De plus, le ciel est couvert et nous n’avons pas de bonnes lumières. Nous retrouvons à côté un effondrement d’une quarantaine de mètres de profondeur avec au fond un lac, le lac vert, et, semble-t-il, une grotte à une extrémité. Puis c’est le retour. Nous avons quelques gouttes de pluie. Nous croisons aussi un vazaha, la soixantaine, en VTT. J’apprendrais plus tard qu’il s’agit de Radiflo, le spéléologue qui a exploré l’Ankarana en long et en large. Là il partait pour plusieurs jours. Dommage, j’aurais bien discuté avec lui. Nous passons par les tourelles des Tsingy qui permettent d’apprécier les Tsingy à leur niveau de base et non depuis en haut. Enfin, nous bouclons le tour à 14 h 20. De mon point de vue, cette deuxième ballade n’apporte pas beaucoup plus que celle de la veille, à l’exception des tourelles. D’une manière générale, pour comparer les Tsingy de l’Ankarana à ceux de Bemaraha et de Namoroka, il y a deux éléments qui m’ont marqué. Le premier est l’étendue qui paraît largement supérieure. Le second est l’épaisseur de la couche de calcaire, qui, plus importante, conduit à une séparation nette entre les phénomènes de surfaces et les réseaux souterrains. Le temps de plier nos affaires et nous sommes tous au bord de la route à 15 h à la recherche d’un moyen de transport pour le nord. Une heure et sept véhicules plus tard, nous trouvons un 4x4 pick-up qui veut bien nous prendre. Ça roule bien et confortablement même à l’arrière. La route serpente dans les collines et quelques morceaux de Tsingy Nous sommes assez rapidement rendus à Anivorano où je m’arrête ainsi que les allemands. L’unique hôtel du village, l’hôtel du Lac, nous propose un toit assez sommaire pour la nuit. Le soir, sur un stand, un groupe de lycéennes me fait déguster de la soupe au pied de zébu et du boantamo, un bâton mou de 20 cm avec entre autres de la noix de coco et du riz. J’aurai des aigreurs d’estomac toute la nuit, à la limite de vomir.
Mercredi 16 août :
Après une nuit très médiocre pour les raisons mentionnées ci-dessus, j’ai rendez-vous à 7 h avec les lycéennes pour aller voir le lac sacré et ses crocodiles. Il y a du vent qui soulève la poussière sur les chemins.
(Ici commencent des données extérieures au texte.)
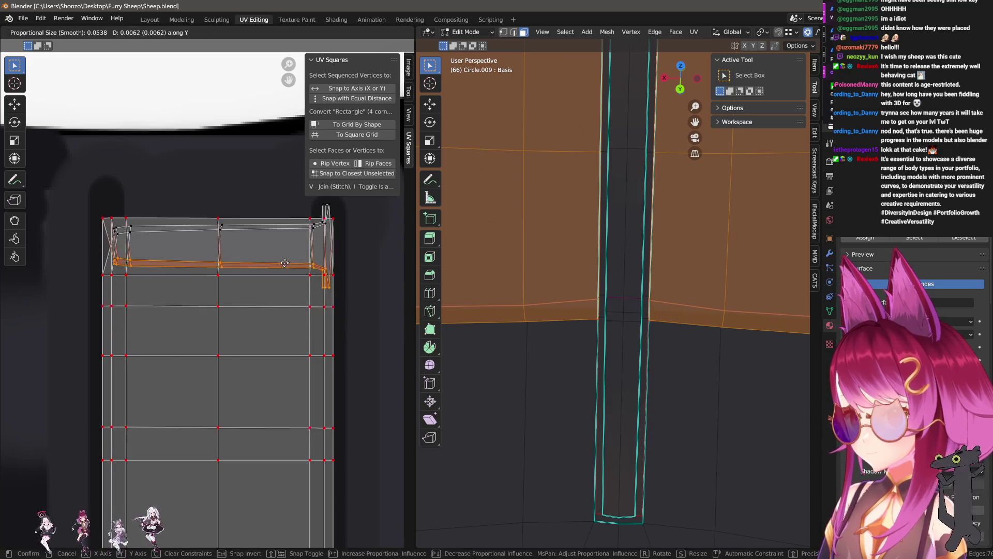
- Move the flipped edge row up to the top edge of the skirt's UV island
click(269, 297)
key(g)
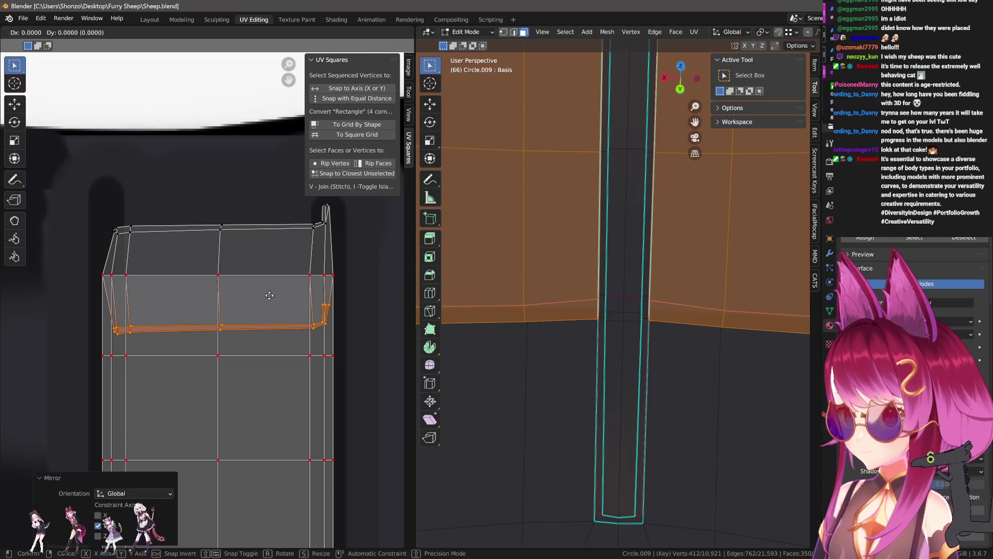
click(271, 205)
scroll(233, 248, up, 2)
scroll(169, 320, up, 2)
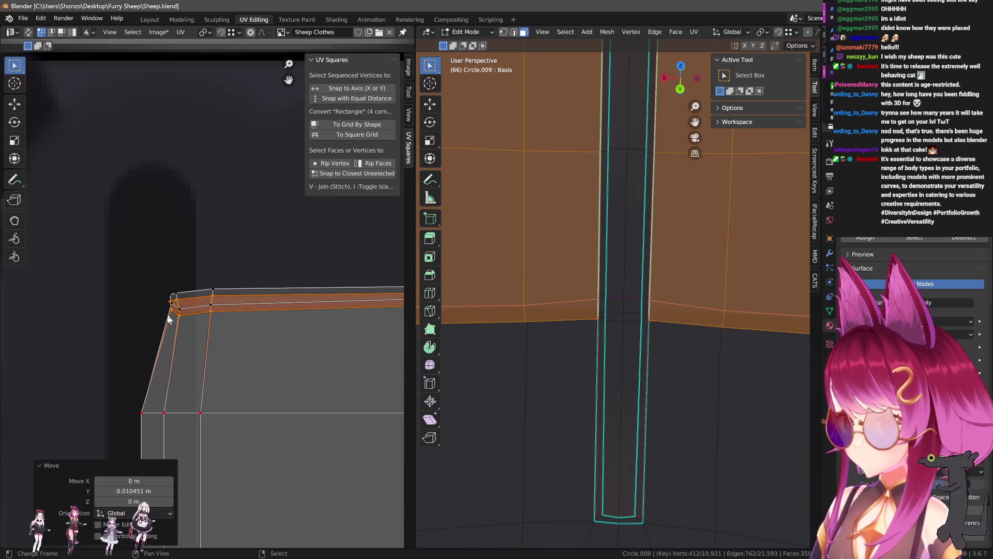
scroll(147, 302, up, 2)
- Nudge the corner UV vertices slightly into place and clear the selection
key(g)
click(135, 288)
key(alt+a)
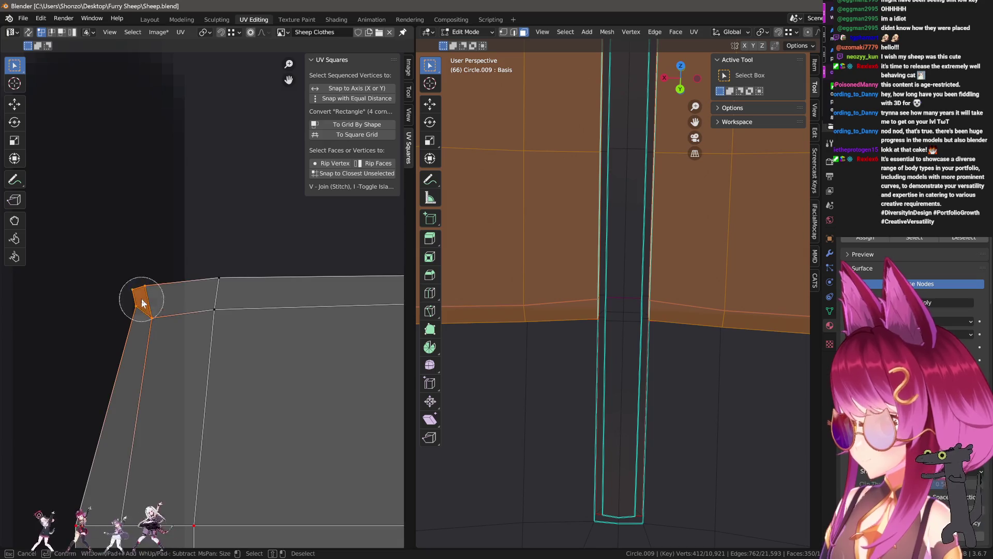
key(Escape)
scroll(155, 310, down, 1)
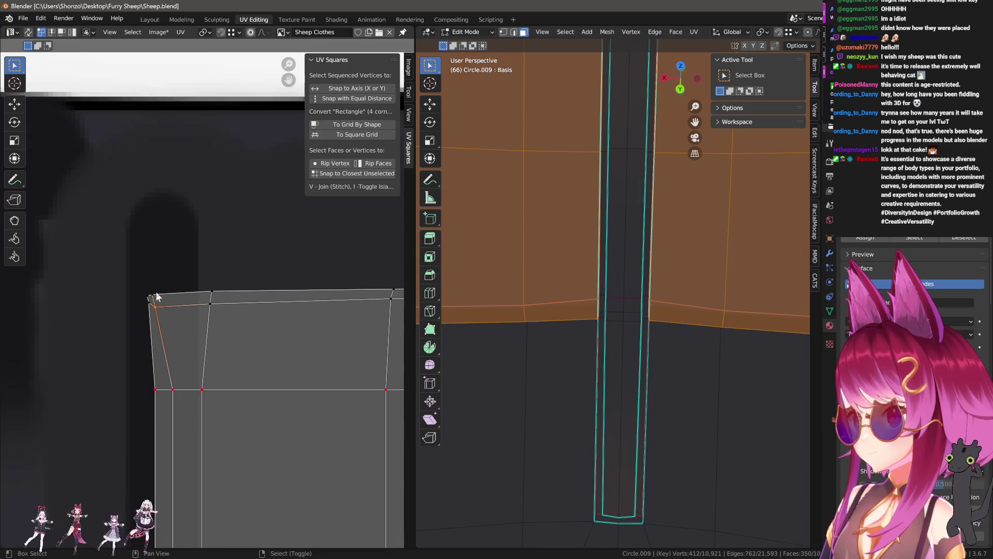
key(alt+a)
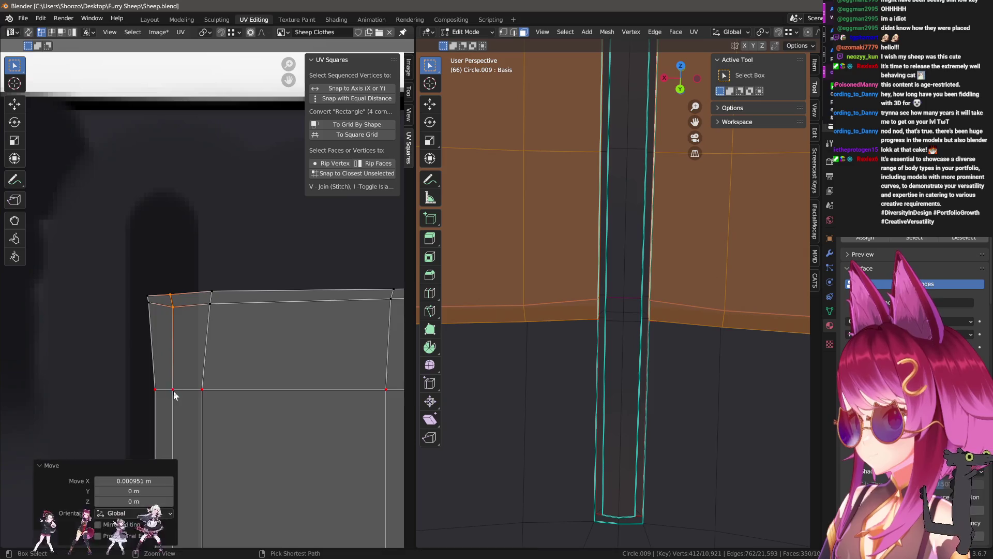
- Select the top UV strips and slide the top-right strip horizontally into line
key(c)
click(185, 300)
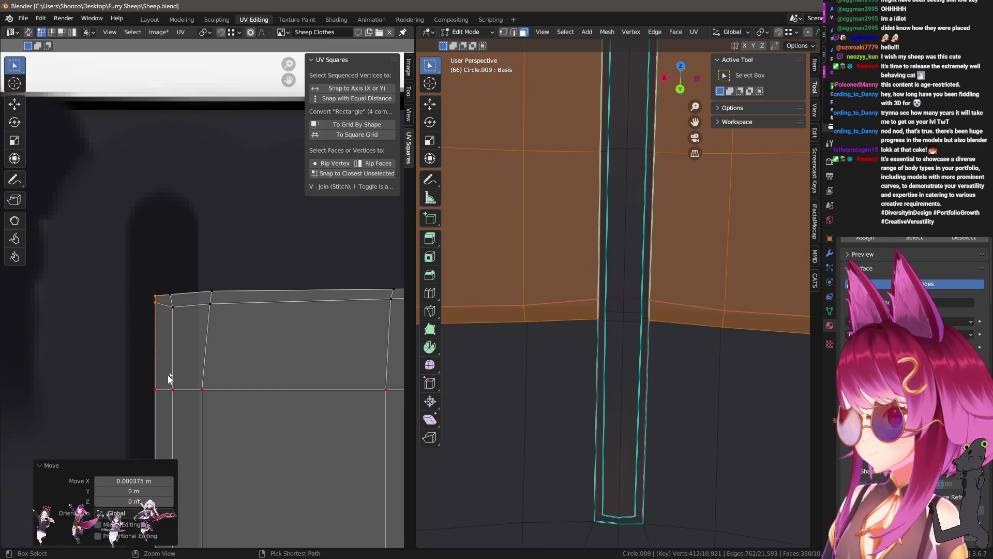
right_click(195, 346)
key(Escape)
click(225, 298)
right_click(239, 346)
key(Escape)
key(g)
key(x)
click(199, 381)
scroll(295, 389, down, 2)
key(alt+a)
- Straighten the top-right corner strip's right edge vertically and nudge its top vertex sideways
key(c)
Au bord du lac, il y a un site pour voir les crocodiles. Il y en a même un qui pointe le bout de son nez. Ça doit être une belle bête de plusieurs mètres. Mais il ne veut pas sortir de l’eau et aucune des filles ne veut servir d’appât. Nous allons aussi regarder le petit lac d’à côté, sacré lui aussi. D’après la légende, un voyageur avec des pouvoirs particuliers passait dans la région. Il arrive dans un village et demande de l’eau. Tous les villageois lui refusent sauf une femme. Il dit alors à la femme de partir, menaçant le village de lui donner l’eau qu’on lui a refusée. La femme ne veut pas s’en aller. Son enfant tombe malade, l’obligeant à aller voir un guérisseur à l’extérieur. À peine est-elle partie que le village est englouti, transformé en lac et ses habitants en crocodile. Le lac voisin correspond à l’étable elle aussi transformée. Retour au village à 10 h. Le temps de manger des yaourts maison, je trouve un taxi-brousse pour Diego, une 404 bâchée où j’ai la banquette devant que je ne partagerai que sur une partie du parcours. C’est un omnibus et nous mettons deux bonnes heures pour rejoindre Diego. Surtout, dans Diego, il fait le tour de la ville par les chemins en terre pour déposer les passagers chez eux. Je descends en dernier dans la basse ville, trois quarts d’heure plus tard où je retrouve Liva qui arrive de Tana et qui m’attend déjà depuis de nombreuses heures au stationnement... ah oui, il s’est passé quelque chose à Ambatolampy en 2004. Je dois passer une semaine chez Jean, un vazaha qui m’a contacté sur internet pour ses problèmes de configuration de GPS à Madagascar. Il m’a invité pour une semaine. Je dois aussi lui amener un GPS qu’il a acheté sur ebay. Il vient nous récupérer en ville. Repas de midi à deux heures bien tassé. Sieste. Discussion du programme des jours à venir. Repas du soir. Dodo.